PIP implant women 'will not pay back' compensation despite ruling

1,700 women affected by the PIP breast implant scandal will not be paying back their compensation money, despite a French court ruling that a German safety standards company was not liable for the damage caused to the victims.

Judges said that the German firm, TÜV Rheinland, which certified the implants as safe, was not at fault in 2010 as it was "absolutely impossible" for the company to have detected which implants were faulty, judges wrote. "Regular inspections did not reveal any anomalies," they added.

Instead, the blame for the faulty implants lay solely on the French company Poly Implant Prothèse (PIP) who produced the dangerous implants given to around 300,000 women in 2010.
However, despite initial media reports that the women had been ordered to pay back the €3,400 each they had received from TÜV, Jan Spivey, a campaigner and claimant, told Newsweek that her legal team confirmed to her that there was "no mention of women having to pay back their compensation in the court ruling on Thursday and certainly no sign that TÜV was pursuing women for it".

A spokesman for TÜV did say it would "definitely ask the six distributors of the implants to pay back the total €18,000 they received" in 2013.

PIP sold breast implants from 2001 to 2010 to an estimated 300,000 women across 65 countries. They were withdrawn from the UK and other European countries after they were found to have been cheaply manufactured with industrial grade silicone and were leaking and rupturing after being implanted into women's breasts.
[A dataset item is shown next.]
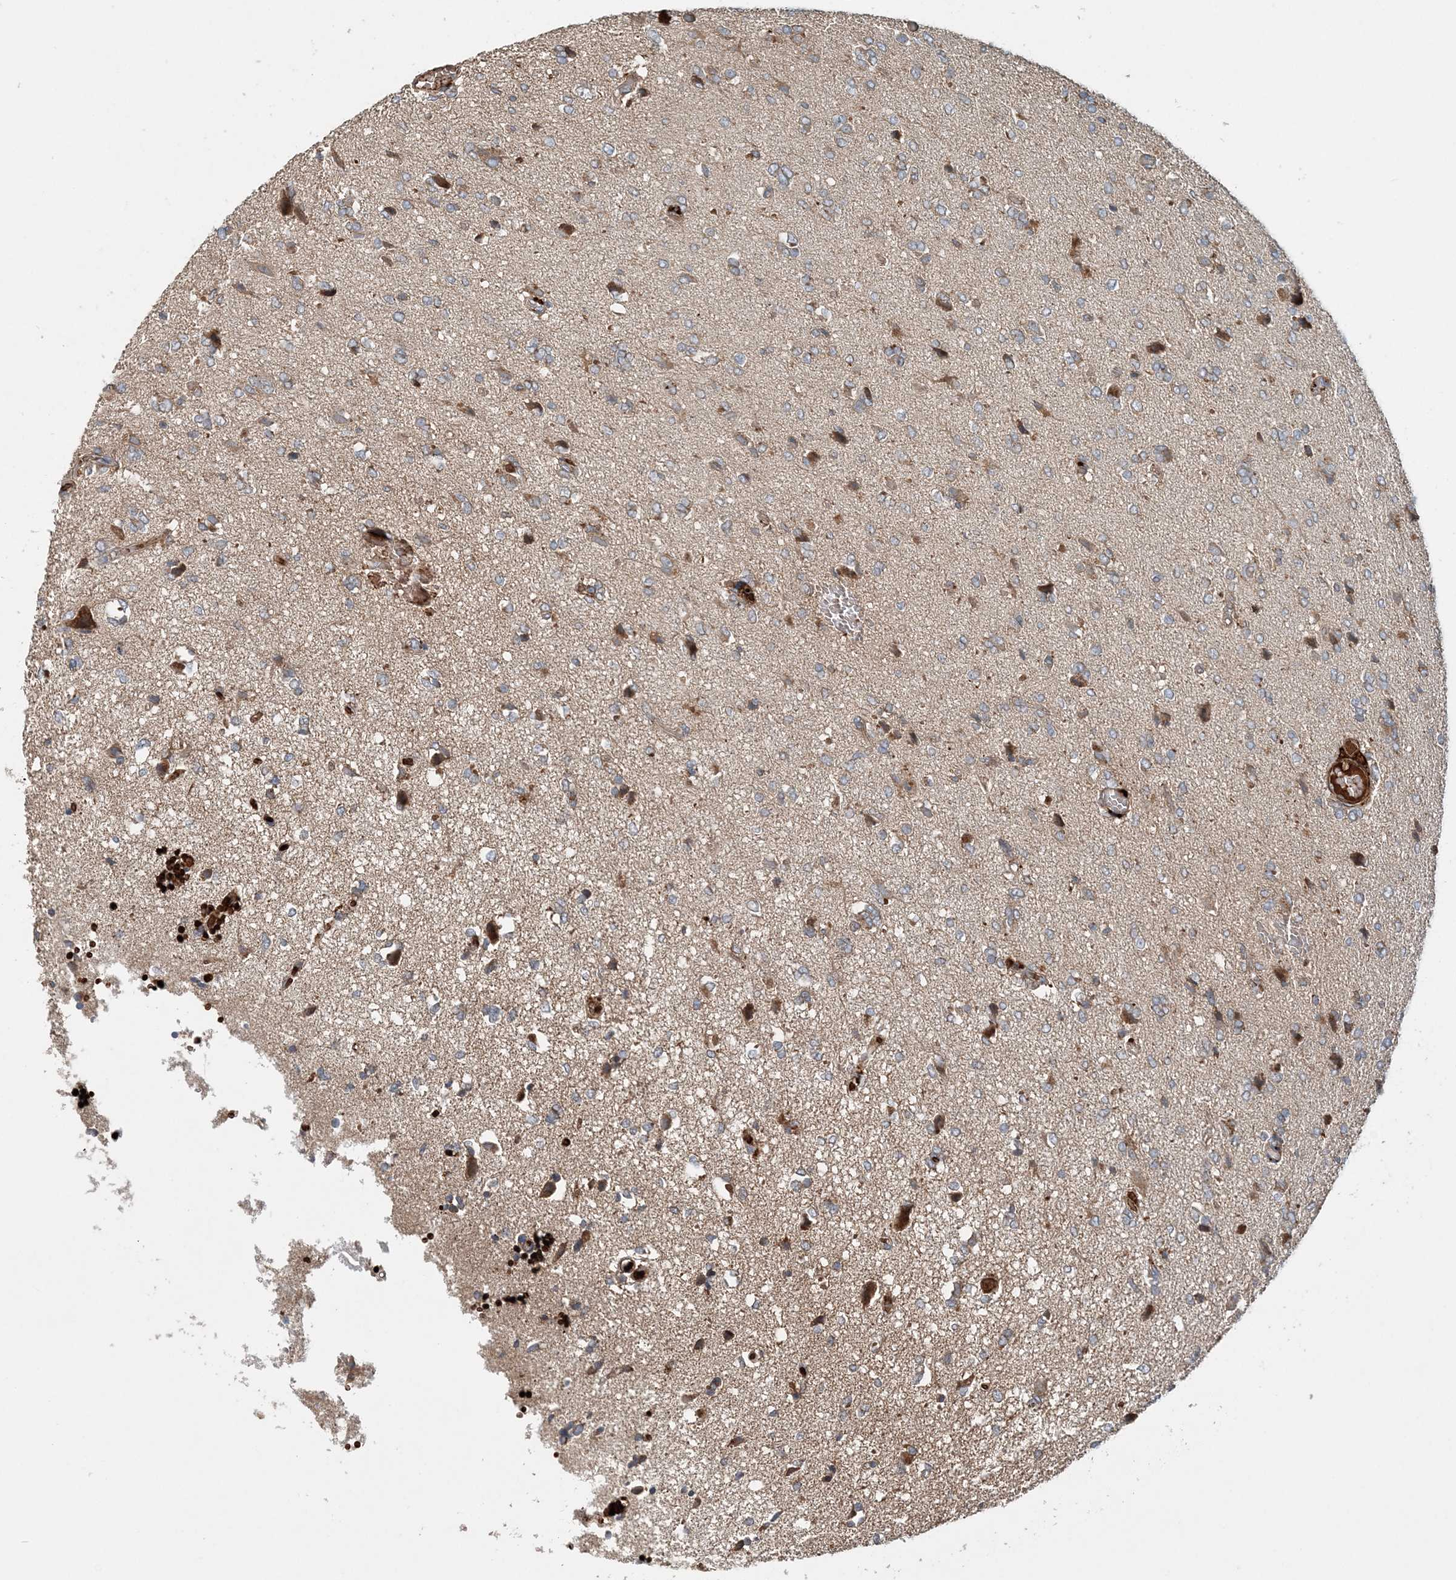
{"staining": {"intensity": "weak", "quantity": ">75%", "location": "cytoplasmic/membranous"}, "tissue": "glioma", "cell_type": "Tumor cells", "image_type": "cancer", "snomed": [{"axis": "morphology", "description": "Glioma, malignant, High grade"}, {"axis": "topography", "description": "Brain"}], "caption": "Glioma stained with a brown dye exhibits weak cytoplasmic/membranous positive expression in approximately >75% of tumor cells.", "gene": "TTI1", "patient": {"sex": "female", "age": 59}}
In 2013, Jean-Claude Mas, founder of PIP was sentenced to four years in prison for the scandal, in the same case that also ordered TÜV Rheinland to pay €5.8 million in compensation to the victims affected by the scandal. Mas declared PIP bankrupt and therefore did not pay any compensation.


Spivey, a campaigner for the PIP Action Campaign, the organisation who pushed for the case against TUV, told Newsweek that the outcome of the case on Thursday was an unfortunate setback for her organisation, but that she did not expect TÜV to pursue victims to pay back their compensation awarded in the original case in 2013.
Spivey said: "TÜV were negligent in their duties and responsibilities in the case of PIP and many women have suffered greatly as a result of the faulty implants." She cites immune system illnesses, neurological symptoms and allergies as just a few of the side effects women with the implants have experienced.

"Our claim against TÜV Rheinland was made to open the door to more women who have suffered to come forward." Adding that "women affected by the PIP scandal have been treated in an appalling way, with no help or support offered by their governments."

"The legal process has not been exhausted and women intend to fight on," she said.